От этих слов у меня опять защемило сердце, хотя ничего нового я не услышал. Но в моем сознании шалости полтергейста были связаны с Раулем. И их продолжение удручало меня.
- Спокойной ночи... - пожелал Вэньон.
Я смертельно устал, но все-таки еще немного задержался в библиотеке.
В самом деле, чему я мог верить, а чему - нет? Ясно, что последние рассуждения моего хозяина нужно отбросить как мрачную и отвратительную чепуху. Но потом я сам столкнулся с тем, что явно противоречило этому утешительному выводу.
Когда попивая бренди, я анализировал сказанное Вэньоном, мой взгляд упал на том, который он начал снимать с полки, и потому слегка выдвинутый из ряда книг. Я взял его в руки.
Называлась книга банально: "Легенды древности".
Я пробежал глазами одну-две случайно открытые страницы и остановился на словах: "...то есть мертвые восторжествуют над живыми".
Меня охватил холодок удивления, вызванного не внезапностью, а мрачным подтверждением. Я поспешил поставить книгу на место. "Мертвые восторжествуют над живыми", - так было написано. Дальше читать я не хотел. Ведь это было окончанием того отрывка, что приснился мне несколько недель назад, когда я видел свою жену, державшую книгу перед отсутствующим лицом...

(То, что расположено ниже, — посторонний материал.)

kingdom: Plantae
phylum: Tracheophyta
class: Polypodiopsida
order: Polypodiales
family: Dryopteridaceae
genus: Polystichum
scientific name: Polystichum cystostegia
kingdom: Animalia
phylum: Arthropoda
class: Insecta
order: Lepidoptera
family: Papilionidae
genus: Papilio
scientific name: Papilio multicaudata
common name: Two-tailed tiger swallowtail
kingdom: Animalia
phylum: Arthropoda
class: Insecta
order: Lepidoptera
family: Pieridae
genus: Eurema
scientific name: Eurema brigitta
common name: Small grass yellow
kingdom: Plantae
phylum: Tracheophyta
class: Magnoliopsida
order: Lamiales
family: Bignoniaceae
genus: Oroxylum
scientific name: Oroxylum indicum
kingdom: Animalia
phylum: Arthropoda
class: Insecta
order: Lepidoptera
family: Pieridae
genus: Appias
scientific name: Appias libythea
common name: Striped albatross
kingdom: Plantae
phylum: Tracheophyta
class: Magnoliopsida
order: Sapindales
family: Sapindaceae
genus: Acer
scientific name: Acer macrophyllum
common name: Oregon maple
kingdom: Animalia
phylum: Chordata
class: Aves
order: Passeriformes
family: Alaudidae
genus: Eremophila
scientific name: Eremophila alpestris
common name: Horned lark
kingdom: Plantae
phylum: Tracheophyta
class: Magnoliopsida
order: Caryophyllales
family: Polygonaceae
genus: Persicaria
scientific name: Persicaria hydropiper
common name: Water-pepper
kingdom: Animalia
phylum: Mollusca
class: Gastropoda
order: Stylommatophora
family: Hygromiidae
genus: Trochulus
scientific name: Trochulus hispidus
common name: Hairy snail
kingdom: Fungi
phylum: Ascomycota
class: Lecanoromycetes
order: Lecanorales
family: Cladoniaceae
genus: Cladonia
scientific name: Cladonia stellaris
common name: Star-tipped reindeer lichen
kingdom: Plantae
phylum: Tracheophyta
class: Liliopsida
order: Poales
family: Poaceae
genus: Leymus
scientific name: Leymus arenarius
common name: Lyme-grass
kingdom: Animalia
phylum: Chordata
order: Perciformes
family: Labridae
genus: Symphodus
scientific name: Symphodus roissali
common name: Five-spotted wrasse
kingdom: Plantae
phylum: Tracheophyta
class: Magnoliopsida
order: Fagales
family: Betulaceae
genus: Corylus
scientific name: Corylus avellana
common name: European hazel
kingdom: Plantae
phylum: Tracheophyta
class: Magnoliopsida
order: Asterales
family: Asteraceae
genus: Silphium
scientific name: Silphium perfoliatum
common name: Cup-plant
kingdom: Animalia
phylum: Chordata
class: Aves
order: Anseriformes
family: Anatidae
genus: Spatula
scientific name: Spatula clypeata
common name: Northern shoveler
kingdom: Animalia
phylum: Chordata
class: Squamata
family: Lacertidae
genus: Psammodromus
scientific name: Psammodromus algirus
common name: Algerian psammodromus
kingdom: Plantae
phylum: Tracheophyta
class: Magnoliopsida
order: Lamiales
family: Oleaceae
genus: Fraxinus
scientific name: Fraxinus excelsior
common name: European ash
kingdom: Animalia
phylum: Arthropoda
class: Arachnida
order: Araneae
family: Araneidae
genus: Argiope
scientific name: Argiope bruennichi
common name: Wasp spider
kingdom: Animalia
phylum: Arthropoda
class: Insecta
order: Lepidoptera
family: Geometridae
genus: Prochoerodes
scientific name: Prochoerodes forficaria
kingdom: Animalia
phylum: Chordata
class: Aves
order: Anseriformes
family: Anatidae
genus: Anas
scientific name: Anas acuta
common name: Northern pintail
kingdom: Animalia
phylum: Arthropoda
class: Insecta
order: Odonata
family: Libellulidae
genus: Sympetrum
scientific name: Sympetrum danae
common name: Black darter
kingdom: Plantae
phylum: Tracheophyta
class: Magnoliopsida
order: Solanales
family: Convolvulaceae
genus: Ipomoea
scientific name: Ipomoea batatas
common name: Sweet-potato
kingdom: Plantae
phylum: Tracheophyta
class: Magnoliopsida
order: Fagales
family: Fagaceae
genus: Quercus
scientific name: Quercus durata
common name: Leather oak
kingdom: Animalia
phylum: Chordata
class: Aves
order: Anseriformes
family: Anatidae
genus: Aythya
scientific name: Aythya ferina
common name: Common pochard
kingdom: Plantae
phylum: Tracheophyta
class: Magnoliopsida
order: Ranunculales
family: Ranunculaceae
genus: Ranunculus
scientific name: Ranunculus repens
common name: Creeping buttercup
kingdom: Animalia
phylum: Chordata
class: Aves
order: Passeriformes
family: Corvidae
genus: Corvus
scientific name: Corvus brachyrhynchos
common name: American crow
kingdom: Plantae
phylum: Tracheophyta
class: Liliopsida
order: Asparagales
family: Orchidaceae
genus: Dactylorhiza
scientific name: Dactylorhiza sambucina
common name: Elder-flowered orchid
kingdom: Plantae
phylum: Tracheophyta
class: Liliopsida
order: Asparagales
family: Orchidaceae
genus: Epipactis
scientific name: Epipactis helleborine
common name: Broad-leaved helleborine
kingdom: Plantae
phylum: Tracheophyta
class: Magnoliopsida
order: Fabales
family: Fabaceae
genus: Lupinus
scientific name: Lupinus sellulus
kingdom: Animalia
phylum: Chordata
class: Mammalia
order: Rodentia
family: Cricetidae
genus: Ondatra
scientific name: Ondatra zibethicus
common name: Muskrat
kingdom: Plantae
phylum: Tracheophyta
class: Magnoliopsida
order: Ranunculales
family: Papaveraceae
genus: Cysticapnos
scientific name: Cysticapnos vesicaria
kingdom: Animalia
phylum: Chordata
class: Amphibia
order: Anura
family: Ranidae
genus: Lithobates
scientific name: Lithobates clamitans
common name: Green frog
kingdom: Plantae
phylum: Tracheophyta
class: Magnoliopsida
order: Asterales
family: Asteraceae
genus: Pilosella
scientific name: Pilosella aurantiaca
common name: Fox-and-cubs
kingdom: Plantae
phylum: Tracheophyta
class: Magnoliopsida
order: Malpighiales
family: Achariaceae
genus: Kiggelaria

Не знаю, чему я был обязан своим оптимизмом. Покидая Англию, я рассчитывал скоро вернуться вместе с сыном. Конечно, я имел законное право заставить его ехать домой. Но если он все же оттолкнет меня, и окажет физическое сопротивление, возникнут затруднения. Задача окажется, мягко говоря, трудновыполнимой. Утром после моего приезда, и даже весь следующий день, еще я пытался поговорить с ним. Но либо его комната была на запоре, либо никто не отвечал. Когда же я замечал его на ступеньках лестницы или внизу, он улепетывал от меня.
- Где он кушает? - спрашивал я, поскольку он не появлялся за нашим столом. Оказалось, что периодически он делает набеги на кладовую и уносит свою добычу в поле. Ни Вэньон, ни его домочадцы не контролировали действия Дэни. Но даже если бы и так, я все равно не мог доверить им контроль от своего имени. Что касается слуг, они вели себя отчужденно. Их полнейшая скрытность свидетельствовала о том, что им, очевидно, запретили сплетничать со мной. Как хотелось, чтобы Годерих сейчас был здесь! Но не мог же он по моему сигналу бросить своих пациентов, да и к тому же услуги Годериха отнюдь не были подарком.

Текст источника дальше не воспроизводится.